母が老健に入所したとき、「もう家には戻らないだろう」と覚悟していました。
それでも、「いつでも帰れるように」と思いながら母の部屋を整えておくことは、私自身の心を落ち着かせる支えになっていました。
そんな中、ずっと手をつけられずにいた冷蔵庫を、ようやく片付ける決心をしました。
冷蔵庫に残る食材と先送りにしていた気持ち
入所前に生鮮食品は片付けていましたが、冷凍庫には食材がそのまま残っていました。

冷蔵庫内は調味料類だけ それでも片付けられなかった
我が家の冷凍庫もいっぱいで、捨てるにはどこかためらいがあり、冷蔵庫の扉を閉じて見ないふりを続けてきました。
「今はそのままでいい」と自分に言い聞かせることで、母が戻らない現実に向き合うのを避けていたのかもしれません。
残された食材は、片付けられない私の心そのものを映し出しているようでした。
ようやく始めた片付け 一歩踏み出す心の整理
母が老健に入所してからまもなく一か月。
私自身も少し気持ちの整理がついたのでしょう。「そろそろ片付けよう」という気持ちが芽生え、重い腰を上げました。

8年前 父がなくなった後小さめの冷蔵庫に買い替えた
まずは冷蔵庫内の棚板を取り外し、中性洗剤で丁寧に洗浄。
その後、アルコールスプレーで庫内を拭き上げましたが、しつこい汚れは簡単には落ちません。
そこでハイターを使い、時間をかけて拭き取りました。

冷蔵庫がきれいになって気分が良い!
ピカピカになった冷蔵庫を見て、「これで母がいつ帰ってきても大丈夫」という思いと、「もう母は戻らないだろう」という現実が交錯する不思議な感覚を覚えました。
片付けを通して少しずつ進む気持ち
掃除をしている間、母の姿が何度も思い浮かびました。
最近では、レンジで温めるだけの冷凍食品すらどう扱えばいいかわからなくなっていた母。

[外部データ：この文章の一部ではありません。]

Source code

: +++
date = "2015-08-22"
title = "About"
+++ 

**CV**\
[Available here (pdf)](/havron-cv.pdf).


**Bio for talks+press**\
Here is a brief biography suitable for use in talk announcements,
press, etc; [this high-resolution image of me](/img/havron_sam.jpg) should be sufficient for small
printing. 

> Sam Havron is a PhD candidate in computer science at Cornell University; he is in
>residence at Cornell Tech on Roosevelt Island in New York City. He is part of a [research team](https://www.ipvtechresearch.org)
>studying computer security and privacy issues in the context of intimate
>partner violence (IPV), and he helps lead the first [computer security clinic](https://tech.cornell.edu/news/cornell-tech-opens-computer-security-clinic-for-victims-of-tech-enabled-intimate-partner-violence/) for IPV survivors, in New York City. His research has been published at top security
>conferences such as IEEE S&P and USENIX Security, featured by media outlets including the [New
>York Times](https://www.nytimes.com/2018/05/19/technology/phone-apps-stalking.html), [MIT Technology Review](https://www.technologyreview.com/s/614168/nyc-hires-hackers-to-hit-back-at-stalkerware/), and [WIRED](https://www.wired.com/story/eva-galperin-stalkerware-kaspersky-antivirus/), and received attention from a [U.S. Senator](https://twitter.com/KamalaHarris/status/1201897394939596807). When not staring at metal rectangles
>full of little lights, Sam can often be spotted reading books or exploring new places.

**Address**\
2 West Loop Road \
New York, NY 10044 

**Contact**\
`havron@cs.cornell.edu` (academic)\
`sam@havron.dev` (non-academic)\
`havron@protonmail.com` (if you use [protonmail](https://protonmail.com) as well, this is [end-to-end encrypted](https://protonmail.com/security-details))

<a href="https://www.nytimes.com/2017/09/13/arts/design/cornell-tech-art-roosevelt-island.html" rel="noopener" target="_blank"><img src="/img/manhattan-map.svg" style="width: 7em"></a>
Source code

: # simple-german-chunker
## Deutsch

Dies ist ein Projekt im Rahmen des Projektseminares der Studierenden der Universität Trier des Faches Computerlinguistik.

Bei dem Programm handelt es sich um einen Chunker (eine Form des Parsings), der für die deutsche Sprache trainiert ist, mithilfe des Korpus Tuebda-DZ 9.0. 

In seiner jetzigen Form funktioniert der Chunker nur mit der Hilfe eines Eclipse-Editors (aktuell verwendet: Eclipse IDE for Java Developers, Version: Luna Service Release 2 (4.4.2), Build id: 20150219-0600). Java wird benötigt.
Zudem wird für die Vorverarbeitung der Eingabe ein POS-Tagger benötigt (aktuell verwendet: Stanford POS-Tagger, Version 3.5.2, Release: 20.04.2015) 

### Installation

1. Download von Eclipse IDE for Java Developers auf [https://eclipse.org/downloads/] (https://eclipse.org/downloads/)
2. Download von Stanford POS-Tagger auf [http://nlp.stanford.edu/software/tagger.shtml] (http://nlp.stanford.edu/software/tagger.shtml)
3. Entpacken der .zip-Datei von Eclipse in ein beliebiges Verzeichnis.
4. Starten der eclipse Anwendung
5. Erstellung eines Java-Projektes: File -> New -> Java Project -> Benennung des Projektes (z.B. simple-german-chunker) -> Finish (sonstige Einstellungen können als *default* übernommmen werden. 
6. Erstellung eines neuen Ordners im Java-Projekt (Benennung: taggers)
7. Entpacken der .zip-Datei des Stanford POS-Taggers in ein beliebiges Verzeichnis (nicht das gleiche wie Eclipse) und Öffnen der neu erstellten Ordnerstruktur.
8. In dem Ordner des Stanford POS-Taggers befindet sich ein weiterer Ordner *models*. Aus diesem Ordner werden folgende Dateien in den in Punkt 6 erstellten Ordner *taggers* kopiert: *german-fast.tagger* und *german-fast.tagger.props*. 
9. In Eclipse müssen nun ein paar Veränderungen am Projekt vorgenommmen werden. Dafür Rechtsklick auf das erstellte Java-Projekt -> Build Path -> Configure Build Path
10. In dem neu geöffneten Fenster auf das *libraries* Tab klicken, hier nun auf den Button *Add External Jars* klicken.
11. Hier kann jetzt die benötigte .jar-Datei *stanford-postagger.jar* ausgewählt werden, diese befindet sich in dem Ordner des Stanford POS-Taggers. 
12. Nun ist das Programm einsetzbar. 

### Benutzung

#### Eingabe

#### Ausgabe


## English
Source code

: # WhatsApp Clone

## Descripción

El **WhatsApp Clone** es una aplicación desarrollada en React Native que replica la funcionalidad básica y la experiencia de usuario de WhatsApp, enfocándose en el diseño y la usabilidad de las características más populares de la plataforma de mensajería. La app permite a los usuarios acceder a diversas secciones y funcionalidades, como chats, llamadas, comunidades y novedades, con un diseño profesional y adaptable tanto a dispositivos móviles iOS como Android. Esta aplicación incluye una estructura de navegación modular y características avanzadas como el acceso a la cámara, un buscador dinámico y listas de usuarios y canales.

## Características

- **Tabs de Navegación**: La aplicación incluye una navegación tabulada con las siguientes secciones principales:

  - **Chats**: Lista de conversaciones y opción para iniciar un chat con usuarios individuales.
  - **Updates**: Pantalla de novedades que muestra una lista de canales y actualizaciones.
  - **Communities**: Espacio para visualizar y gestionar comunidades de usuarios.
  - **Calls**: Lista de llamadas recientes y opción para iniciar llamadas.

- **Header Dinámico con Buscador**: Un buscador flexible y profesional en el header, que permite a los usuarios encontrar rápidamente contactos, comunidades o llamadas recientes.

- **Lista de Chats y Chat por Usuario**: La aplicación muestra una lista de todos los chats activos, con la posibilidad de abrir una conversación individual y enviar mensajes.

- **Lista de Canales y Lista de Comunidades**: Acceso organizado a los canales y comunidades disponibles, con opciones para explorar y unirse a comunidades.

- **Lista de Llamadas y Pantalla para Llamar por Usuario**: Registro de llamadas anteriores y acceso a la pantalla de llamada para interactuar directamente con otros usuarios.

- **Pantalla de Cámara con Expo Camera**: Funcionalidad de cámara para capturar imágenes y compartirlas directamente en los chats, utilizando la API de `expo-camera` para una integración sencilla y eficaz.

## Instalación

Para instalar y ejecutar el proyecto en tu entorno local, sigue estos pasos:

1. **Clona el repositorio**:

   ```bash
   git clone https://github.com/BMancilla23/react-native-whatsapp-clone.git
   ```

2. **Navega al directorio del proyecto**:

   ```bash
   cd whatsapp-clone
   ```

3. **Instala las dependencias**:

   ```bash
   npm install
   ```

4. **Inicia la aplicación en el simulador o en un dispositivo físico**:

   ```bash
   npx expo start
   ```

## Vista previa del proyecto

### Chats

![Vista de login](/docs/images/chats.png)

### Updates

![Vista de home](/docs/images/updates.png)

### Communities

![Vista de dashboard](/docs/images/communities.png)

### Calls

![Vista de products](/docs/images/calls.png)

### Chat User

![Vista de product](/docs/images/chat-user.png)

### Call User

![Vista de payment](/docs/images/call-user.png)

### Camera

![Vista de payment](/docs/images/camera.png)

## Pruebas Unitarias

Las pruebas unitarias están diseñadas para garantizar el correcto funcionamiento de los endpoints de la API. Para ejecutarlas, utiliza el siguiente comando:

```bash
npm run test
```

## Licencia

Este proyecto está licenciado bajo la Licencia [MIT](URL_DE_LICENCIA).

冷蔵庫に入れたおかずを見ても、それが「食べ物だ」と判断できなくなっていた母。
きっと今頃施設では、用意された温かい食事をおいしく食べているはずです。
そう思うと、「これでよかったんだ」と少し安心する気持ちと、「もし帰ってきたときのためにきれいにしておきたい」という思いが入り混じります。

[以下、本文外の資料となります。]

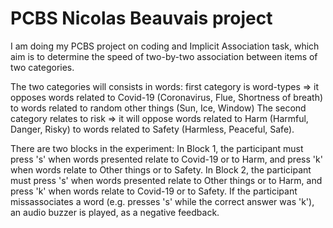 # PCBS Nicolas Beauvais project

I am doing my PCBS project on coding and Implicit Association task, which aim is to determine the speed of two-by-two association between items of two categories. 

The two categories will consists in words: first category is word-types => it opposes words related to Covid-19 (Coronavirus, Flue, Shortness of breath) to words related to random other things (Sun, Ice, Window)
The second category relates to risk => it will oppose words related to Harm (Harmful, Danger, Risky) to words related to Safety (Harmless, Peaceful, Safe).

There are two blocks in the experiment:
In Block 1, the participant must press 's' when words presented relate to Covid-19 or to Harm, and press 'k' when words relate to Other things or to Safety.
In Block 2, the participant must press 's' when words presented relate to Other things or to Harm, and press 'k' when words relate to Covid-19 or to Safety.
If the participant missassociates a word (e.g. presses 's' while the correct answer was 'k'), an audio buzzer is played, as a negative feedback.


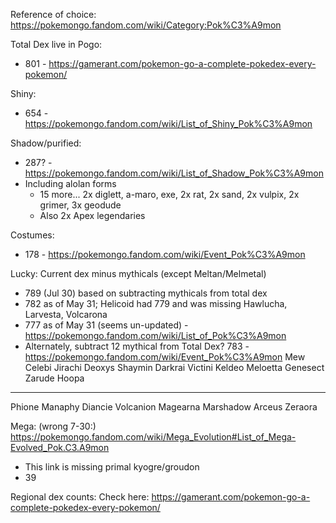 Reference of choice:
https://pokemongo.fandom.com/wiki/Category:Pok%C3%A9mon

Total Dex live in Pogo:
- 801 - https://gamerant.com/pokemon-go-a-complete-pokedex-every-pokemon/

Shiny:
- 654 - https://pokemongo.fandom.com/wiki/List_of_Shiny_Pok%C3%A9mon

Shadow/purified:
- 287? - https://pokemongo.fandom.com/wiki/List_of_Shadow_Pok%C3%A9mon
- Including alolan forms
  - 15 more...
    2x diglett, a-maro, exe, 2x rat, 2x sand, 2x vulpix, 2x grimer, 3x geodude
  - Also 2x Apex legendaries

Costumes:
- 178 - https://pokemongo.fandom.com/wiki/Event_Pok%C3%A9mon

Lucky: Current dex minus mythicals (except Meltan/Melmetal)
- 789 (Jul 30) based on subtracting mythicals from total dex
- 782 as of May 31; Helicoid had 779 and was missing Hawlucha, Larvesta, Volcarona
- 777 as of May 31 (seems un-updated) - https://pokemongo.fandom.com/wiki/List_of_Pok%C3%A9mon
- Alternately, subtract 12 mythical from Total Dex? 783 - https://pokemongo.fandom.com/wiki/Event_Pok%C3%A9mon
 Mew
 Celebi
 Jirachi
 Deoxys
 Shaymin
 Darkrai
 Victini
 Keldeo
 Meloetta
 Genesect
 Zarude
 Hoopa
 ---
 Phione
 Manaphy
 Diancie
 Volcanion
 Magearna
 Marshadow
 Arceus
 Zeraora

Mega:
(wrong 7-30:) https://pokemongo.fandom.com/wiki/Mega_Evolution#List_of_Mega-Evolved_Pok.C3.A9mon
- This link is missing primal kyogre/groudon
- 39

Regional dex counts: Check here:
https://gamerant.com/pokemon-go-a-complete-pokedex-every-pokemon/
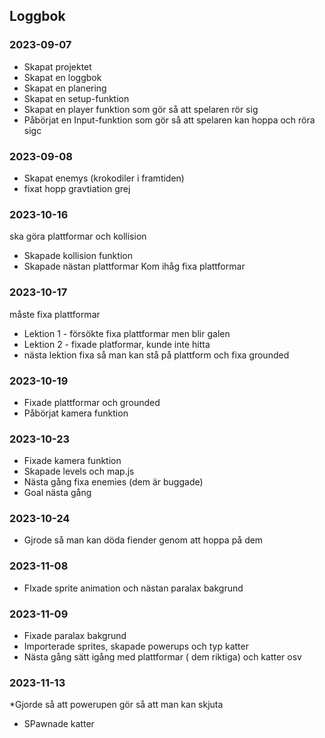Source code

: ## Loggbok

### 2023-09-07
* Skapat projektet
* Skapat en loggbok
* Skapat en planering
* Skapat en setup-funktion
* Skapat en player funktion som gör så att spelaren rör sig
* Påbörjat en Input-funktion som gör så att spelaren kan hoppa och röra sigc

### 2023-09-08
* Skapat enemys (krokodiler i framtiden)
* fixat hopp gravtiation grej


### 2023-10-16
ska göra plattformar och kollision
* Skapade kollision funktion
* Skapade nästan plattformar  Kom ihåg fixa plattformar


### 2023-10-17
måste fixa plattformar
* Lektion 1 - försökte fixa plattformar men blir galen
* Lektion 2 - fixade platformar, kunde inte hitta
* nästa lektion fixa så man kan stå på plattform och fixa grounded


### 2023-10-19
* Fixade plattformar och grounded
* Påbörjat kamera funktion

### 2023-10-23
* Fixade kamera funktion
* Skapade levels och map.js
* Nästa gång fixa enemies (dem är buggade)
* Goal nästa gång


### 2023-10-24
* Gjrode så man kan döda fiender genom att hoppa på dem

### 2023-11-08
* FIxade sprite animation och nästan paralax bakgrund


### 2023-11-09
* Fixade paralax bakgrund
* Importerade sprites, skapade powerups och typ katter
* Nästa gång sätt igång med plattformar ( dem riktiga) och katter osv

### 2023-11-13
*Gjorde så att powerupen gör så att man kan skjuta
* SPawnade katter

片付けを通じて、私も少しずつ現実と向き合えるようになっているのかもしれません。
一つひとつ片付けるたびに、「前に進んでいる」と実感しています。
母とのつながりを感じる片付けの時間
母がいなくなった部屋には、まだ多くのモノがそのまま残っています。
一度にすべてを片付けるのは難しいですが、少しずつ向き合いながら片付けていくことで、自分の心も整えられる気がしています。

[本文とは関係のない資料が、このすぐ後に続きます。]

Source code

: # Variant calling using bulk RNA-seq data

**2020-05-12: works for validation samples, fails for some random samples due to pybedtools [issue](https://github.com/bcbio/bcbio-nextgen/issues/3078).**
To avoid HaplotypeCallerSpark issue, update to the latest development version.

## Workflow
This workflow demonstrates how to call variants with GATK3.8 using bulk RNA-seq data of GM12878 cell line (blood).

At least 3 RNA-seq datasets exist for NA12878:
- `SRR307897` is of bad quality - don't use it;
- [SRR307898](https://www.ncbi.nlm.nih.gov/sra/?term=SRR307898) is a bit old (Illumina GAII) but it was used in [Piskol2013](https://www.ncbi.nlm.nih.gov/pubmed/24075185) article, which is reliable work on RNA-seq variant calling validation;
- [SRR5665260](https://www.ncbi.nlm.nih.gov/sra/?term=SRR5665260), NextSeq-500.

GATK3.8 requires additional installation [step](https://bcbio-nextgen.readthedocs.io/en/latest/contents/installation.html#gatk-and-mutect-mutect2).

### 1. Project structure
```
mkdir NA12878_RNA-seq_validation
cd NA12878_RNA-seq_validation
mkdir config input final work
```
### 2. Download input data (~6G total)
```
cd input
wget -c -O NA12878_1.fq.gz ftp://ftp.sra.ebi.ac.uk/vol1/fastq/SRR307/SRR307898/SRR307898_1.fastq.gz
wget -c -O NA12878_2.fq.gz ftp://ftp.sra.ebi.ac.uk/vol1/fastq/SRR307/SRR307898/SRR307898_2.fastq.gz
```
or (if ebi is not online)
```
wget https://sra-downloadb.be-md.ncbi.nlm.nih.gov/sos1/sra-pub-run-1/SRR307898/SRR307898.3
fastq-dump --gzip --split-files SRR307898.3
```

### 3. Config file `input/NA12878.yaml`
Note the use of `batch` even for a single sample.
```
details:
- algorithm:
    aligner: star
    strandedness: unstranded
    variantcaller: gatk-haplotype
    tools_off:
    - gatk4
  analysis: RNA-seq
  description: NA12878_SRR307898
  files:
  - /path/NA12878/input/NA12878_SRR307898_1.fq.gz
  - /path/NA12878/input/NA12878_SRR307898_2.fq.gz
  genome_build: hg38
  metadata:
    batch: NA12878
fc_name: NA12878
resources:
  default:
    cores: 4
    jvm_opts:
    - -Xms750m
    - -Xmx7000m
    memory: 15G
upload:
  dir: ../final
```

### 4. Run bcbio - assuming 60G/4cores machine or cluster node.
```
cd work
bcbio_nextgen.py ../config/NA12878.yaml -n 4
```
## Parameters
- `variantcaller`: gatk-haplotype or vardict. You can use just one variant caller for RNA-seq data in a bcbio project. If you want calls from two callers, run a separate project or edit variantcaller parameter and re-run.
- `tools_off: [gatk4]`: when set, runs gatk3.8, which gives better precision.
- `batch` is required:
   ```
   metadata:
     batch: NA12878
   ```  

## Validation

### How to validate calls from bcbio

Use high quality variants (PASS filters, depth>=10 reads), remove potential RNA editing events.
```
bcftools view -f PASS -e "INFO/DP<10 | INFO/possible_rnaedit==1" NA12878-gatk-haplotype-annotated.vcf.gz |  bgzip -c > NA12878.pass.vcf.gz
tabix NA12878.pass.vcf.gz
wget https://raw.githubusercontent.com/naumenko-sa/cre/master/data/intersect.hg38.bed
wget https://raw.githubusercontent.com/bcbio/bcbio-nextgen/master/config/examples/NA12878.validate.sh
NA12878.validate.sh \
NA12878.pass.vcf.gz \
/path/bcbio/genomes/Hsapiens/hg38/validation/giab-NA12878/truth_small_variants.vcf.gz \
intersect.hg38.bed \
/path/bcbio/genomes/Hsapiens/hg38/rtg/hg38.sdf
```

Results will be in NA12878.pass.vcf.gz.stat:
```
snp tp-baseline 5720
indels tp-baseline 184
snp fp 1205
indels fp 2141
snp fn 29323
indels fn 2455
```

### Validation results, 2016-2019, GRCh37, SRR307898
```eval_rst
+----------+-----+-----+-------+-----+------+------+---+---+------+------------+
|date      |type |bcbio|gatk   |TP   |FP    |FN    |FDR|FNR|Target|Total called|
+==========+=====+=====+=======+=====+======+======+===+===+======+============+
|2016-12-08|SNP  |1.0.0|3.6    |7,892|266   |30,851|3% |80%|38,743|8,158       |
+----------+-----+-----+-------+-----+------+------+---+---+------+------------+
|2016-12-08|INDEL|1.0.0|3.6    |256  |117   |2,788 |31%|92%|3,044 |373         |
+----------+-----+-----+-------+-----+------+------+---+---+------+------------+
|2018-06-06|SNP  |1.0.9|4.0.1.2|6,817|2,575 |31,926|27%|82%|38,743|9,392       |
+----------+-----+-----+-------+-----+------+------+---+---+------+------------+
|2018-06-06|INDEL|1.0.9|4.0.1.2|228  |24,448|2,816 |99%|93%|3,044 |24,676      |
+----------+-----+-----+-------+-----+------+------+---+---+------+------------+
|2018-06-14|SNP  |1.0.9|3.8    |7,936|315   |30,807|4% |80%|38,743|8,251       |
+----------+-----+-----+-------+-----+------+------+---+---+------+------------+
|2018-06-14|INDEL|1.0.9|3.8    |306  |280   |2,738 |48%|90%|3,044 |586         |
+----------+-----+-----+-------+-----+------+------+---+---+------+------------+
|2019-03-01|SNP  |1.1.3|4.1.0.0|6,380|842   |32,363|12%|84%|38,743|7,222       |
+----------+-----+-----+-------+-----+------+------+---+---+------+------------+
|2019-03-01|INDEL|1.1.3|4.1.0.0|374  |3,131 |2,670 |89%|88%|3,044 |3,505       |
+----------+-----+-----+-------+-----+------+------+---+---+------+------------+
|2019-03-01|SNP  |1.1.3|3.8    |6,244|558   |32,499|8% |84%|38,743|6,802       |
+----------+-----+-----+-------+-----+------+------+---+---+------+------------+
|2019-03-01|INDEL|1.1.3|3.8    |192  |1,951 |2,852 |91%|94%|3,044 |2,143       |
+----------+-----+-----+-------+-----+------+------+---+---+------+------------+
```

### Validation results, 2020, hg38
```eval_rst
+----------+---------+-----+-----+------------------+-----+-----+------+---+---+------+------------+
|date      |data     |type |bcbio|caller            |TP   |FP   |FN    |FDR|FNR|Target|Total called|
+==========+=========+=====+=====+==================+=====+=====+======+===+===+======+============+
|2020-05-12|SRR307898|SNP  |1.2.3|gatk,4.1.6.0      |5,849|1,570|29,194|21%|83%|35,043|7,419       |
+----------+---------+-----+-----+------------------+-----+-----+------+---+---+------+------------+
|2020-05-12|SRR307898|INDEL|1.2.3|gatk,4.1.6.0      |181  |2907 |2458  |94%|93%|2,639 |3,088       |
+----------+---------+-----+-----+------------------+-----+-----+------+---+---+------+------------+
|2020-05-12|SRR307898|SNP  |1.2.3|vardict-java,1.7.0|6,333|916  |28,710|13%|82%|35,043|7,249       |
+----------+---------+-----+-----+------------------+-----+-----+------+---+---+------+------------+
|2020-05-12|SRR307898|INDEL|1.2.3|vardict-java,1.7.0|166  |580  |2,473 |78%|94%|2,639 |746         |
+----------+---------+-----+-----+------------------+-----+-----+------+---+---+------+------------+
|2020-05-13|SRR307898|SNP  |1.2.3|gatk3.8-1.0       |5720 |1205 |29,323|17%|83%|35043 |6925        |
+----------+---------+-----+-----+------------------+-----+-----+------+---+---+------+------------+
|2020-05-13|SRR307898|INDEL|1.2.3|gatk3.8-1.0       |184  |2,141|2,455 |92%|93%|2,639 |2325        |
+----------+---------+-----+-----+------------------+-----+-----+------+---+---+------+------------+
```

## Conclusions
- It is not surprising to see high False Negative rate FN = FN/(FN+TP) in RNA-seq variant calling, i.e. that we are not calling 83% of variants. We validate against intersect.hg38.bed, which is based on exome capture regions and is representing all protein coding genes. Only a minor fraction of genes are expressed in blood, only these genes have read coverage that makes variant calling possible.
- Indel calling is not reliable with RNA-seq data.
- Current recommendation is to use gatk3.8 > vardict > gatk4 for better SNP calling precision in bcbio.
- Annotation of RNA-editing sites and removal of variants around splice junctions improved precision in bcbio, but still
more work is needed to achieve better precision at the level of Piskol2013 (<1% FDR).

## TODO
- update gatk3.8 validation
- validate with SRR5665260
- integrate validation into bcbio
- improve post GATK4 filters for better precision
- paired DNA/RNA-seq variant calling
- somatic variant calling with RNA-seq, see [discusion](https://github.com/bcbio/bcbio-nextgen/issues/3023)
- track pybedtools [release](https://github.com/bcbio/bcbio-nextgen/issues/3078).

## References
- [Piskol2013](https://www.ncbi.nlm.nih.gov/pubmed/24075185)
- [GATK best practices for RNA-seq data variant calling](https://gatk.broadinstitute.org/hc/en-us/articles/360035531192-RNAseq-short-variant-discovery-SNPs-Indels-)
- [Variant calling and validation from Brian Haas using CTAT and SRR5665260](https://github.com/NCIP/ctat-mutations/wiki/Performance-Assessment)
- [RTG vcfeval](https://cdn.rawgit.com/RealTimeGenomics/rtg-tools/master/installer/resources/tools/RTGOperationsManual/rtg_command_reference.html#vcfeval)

母が大切にしていた場所をきれいに保つことは、今の私にとって母とのつながりを感じられる大切な時間です。

実家のキッチン これからひとつひとつ片付けていきます
これからも母との思い出を大切にしながら、ゆっくりと片付けを進めていこうと思います。
その時間が、母への感謝を伝え、私自身を前向きにしてくれるものになると信じています。